The original by Leonardo da Vinci is in the Louvre. Known as the Mona Lisa, it is a Portrait of Lisa Gherardini, Wife of Francesco del Giocondo.
Reflections
In 1964, Hockney visited California for the first time. The trip was a great source of inspiration, leading to a series a stylised landscapes and the first swimming pool paintings for which Hockney is best known. He mastered capturing the shimmering, complex patterns of water's surface and the way light plays on it, using swirling lines and bold colours.
The pool series solidified his status as a leading Pop artist, celebrated for their bright colors and focus on everyday modern life. The rich symbolism and psychological meaning associated with water and pools in Hockney's work continues to influence contemporary artists. Examples include those exploring gender dynamics or racial inequalities through the motif.

Here’s a personal favourite of all who have been inspired by Hockney’s pool series. It’s a humble print, 1 of 90 from an artist from Southeast Asia. Seow merges elements from various artistic traditions with digital tools that bridge traditional and contemporary art.
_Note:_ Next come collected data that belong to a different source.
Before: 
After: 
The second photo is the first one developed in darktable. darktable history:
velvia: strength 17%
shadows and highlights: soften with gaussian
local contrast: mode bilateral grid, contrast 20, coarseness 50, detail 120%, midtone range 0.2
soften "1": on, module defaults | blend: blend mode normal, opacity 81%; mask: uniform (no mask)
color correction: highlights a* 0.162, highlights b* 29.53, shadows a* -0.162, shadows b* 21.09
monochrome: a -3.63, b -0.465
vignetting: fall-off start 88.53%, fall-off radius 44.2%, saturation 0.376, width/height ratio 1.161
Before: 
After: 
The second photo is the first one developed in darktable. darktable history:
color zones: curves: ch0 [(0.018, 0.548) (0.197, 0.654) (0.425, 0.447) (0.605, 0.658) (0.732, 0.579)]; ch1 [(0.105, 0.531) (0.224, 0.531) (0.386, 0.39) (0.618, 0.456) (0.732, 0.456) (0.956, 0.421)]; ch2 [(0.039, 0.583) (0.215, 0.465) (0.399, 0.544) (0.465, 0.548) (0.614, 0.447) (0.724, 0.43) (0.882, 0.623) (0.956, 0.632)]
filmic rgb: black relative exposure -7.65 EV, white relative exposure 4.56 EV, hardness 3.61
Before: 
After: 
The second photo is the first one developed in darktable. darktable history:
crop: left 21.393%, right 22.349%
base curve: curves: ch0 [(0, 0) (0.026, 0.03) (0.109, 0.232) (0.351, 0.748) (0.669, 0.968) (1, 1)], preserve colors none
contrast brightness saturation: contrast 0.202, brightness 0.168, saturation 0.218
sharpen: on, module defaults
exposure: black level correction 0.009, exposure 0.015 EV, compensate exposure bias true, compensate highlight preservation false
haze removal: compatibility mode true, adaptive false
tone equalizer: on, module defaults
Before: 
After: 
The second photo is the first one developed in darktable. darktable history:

His work explores cultural identities, artistic conventions, and the ever evolving nature of art in a globalised society, inviting the audience to examine the depth of his creations. Seen at Royal Academy of Academy of Arts Summer Exhibition 2025 in London, United Kingdom

Found at Tate Britain, London, United Kingdom. With just a few lines and flat areas of color, Hockney produced a smooth, intriguing image, set within a raw canvas border that in 1967, brought to mind the format of the recently launched Polaroid. A dive has happened. An invisible protagonist is thus visible in the center of the image, which became one of the artist’s most recognizable works, the embodiment of his Californian years.
The work first came to Paris for the exhibition that the Musée des Arts Décoratifs devoted to David Hockney in 1974. On that occasion, he said that this work was part of a series, and that, ‘Bigger’ refers to the size of the painting not the splash.”

Private Collection. The standing figure is often interpreted as Hockney's former lover Peter Schlesinger. This work sold at Christie’s auction in New York City for $90.3 million, setting an auction record for a living artist.